Gotta love Rob's lighting set ups, and his attention to detail. The videos you did with Aaron Nace were great and certainly nailed you guys to the top of my 'must follow' blogroll. I presume Baileys haven't published the final shots yet? I'd really like to see the finished result!

I want to kill myself.

Looks like he needs a refresher on using grip equipment... the gobo heads are used in the absolute WRONG position at 2:27 and at 2:34. Lefty-loosey, righty-tighty, anyone? The lamp shown at 2:34 is in serious danger of falling down from its set position onto his nice set. I suspect the only reason it may have not fallen during the shoot is due to the light weight nature of the strobe head. The guy seems like he knows what he's doing, it's shocking that this obvious mistake is overlooked. Proper handling of c-stands and gobo heads is elementary to grip and lighting.

I'll leave him to his own craft - he can hang whatever expensive stuff he wants.

I MUST have missed something, I watch the whole BTS and get so excited to see the final image from all that intricate prep and I don't get to see it? Or are they not ready? Don't leave me hanging! :)

NOW, let me share with you my super duper elaborate setup. FIRST, I'm using a whopping 3 1/2 speedlights. Yes, a half. I have a customized Vivitar 285hv, complete with a broken shoe and an itchy trigger finger. NEXT, to color my expensive lighting I'm using the ROSCO Strobist pack. Now, be careful, these can be lost very easily and cost about five whole dollars for the entire pack.
Jeez. just when I thought I had enough, this guy shows up with the entire BnH catalog in his studio. lol.

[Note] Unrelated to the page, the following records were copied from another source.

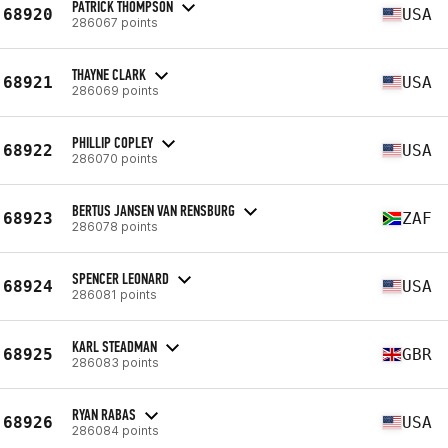
PATRICK THOMPSON
68920
USA
286067 points
THAYNE CLARK
68921
USA
286069 points
PHILLIP COPLEY
68922
USA
286070 points
BERTUS JANSEN VAN RENSBURG
68923
ZAF
286078 points
SPENCER LEONARD
68924
USA
286081 points
KARL STEADMAN
68925
GBR
286083 points
RYAN RABAS
68926
USA
286084 points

I'd love to hear Rob talk more about his use of a grid AND diffusion material on the same light. I can't imagine that the grid serves the same function it would without the diffusion, but it must do something.

A BTS video is essentially useless if you can't see the final product - to see what all those lights are actually doing. Like if I was showing you how to make a meal and just took a video of all my groceries sitting in the bag.

Edit: Rob Grimm is awesome and his BTS videos are usually awesome, this one just isn't up to his normal standard IMO.